■ **Problem details**: Update the Seth Montfort text from "Seth Montfort is" to "the Denver Symphony." by putting "piano soloist" in place of "pianist".

■ **Selected text**:
--------------------------------------------------
Seth Montfort is a pianist and founder of the "San Francisco Concerto Orchestra" which is a non-profit organization composed of classical musicians. He is also the brother of Matthew Montfort, musician and founder of Ancient Future.

==History==
At an early age Montfort originally aspired to be an Olympic gymnast but gave up on the notion after an arm injury. Later, he won his first piano contest at the age of eleven by playing ragtime pieces by Scott Joplin. When Montfort was sixteen he debuted his career as a pianist when he played "Concerto for the Left Hand" with the Denver Symphony.
Throughout his life Montfort has accumulated twelve different local, national, and international awards.

In 1989 Montfort founded the "San Francisco Concerto Orchestra". The non-profit organization's main objective is to allow classical musicians to alternate soloist opportunities so they can perform music that suits their interests. Since its conception over four hundred concerts have been performed involving more than five hundred musicians. At any give time the size of the orchestra ranges from fifteen through seventy-five musicians.
--------------------------------------------------
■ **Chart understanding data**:
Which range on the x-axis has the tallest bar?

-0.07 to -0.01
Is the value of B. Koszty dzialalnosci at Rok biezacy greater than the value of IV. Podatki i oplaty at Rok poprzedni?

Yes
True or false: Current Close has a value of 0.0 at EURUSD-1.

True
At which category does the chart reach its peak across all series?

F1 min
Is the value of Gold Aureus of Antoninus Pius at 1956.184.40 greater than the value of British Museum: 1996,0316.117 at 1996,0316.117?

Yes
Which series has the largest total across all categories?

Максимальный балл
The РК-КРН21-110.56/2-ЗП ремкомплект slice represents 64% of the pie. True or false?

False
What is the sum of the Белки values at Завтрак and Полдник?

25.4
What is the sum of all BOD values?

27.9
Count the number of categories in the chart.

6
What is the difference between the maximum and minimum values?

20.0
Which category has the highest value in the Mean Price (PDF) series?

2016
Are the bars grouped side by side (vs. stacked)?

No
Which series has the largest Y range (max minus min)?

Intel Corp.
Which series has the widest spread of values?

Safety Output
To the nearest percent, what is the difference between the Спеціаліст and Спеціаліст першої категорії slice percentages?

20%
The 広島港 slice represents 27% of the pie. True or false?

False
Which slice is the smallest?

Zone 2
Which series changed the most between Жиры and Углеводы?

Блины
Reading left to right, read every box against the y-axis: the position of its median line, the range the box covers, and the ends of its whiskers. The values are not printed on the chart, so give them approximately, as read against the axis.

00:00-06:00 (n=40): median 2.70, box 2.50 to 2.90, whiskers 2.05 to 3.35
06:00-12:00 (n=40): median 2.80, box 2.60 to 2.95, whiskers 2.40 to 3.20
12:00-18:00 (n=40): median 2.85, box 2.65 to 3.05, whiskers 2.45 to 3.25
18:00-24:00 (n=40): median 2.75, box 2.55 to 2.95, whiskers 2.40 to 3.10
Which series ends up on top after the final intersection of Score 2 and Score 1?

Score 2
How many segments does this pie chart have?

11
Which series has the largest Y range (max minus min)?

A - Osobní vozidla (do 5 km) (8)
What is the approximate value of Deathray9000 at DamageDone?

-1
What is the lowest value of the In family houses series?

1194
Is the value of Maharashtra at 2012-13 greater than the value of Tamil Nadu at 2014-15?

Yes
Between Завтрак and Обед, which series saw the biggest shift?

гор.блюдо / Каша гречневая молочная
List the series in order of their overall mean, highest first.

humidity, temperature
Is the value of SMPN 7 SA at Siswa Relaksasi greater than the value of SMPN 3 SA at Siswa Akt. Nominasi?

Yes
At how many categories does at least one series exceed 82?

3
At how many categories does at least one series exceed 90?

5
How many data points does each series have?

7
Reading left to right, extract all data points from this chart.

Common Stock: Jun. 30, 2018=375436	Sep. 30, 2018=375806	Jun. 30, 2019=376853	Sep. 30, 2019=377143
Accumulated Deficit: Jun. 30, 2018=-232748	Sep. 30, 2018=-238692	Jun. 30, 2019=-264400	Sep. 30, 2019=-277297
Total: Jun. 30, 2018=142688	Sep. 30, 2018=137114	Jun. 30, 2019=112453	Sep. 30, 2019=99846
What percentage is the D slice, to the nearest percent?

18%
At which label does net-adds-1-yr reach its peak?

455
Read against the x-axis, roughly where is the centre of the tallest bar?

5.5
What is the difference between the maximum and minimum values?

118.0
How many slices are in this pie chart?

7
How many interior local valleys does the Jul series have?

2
--------------------------------------------------
■ **Task result**:
Seth Montfort is a piano soloist and founder of the "San Francisco Concerto Orchestra" which is a non-profit organization composed of classical musicians. He is also the brother of Matthew Montfort, musician and founder of Ancient Future.

==History==
At an early age Montfort originally aspired to be an Olympic gymnast but gave up on the notion after an arm injury. Later, he won his first piano contest at the age of eleven by playing ragtime pieces by Scott Joplin. When Montfort was sixteen he debuted his career as a piano soloist when he played "Concerto for the Left Hand" with the Denver Symphony.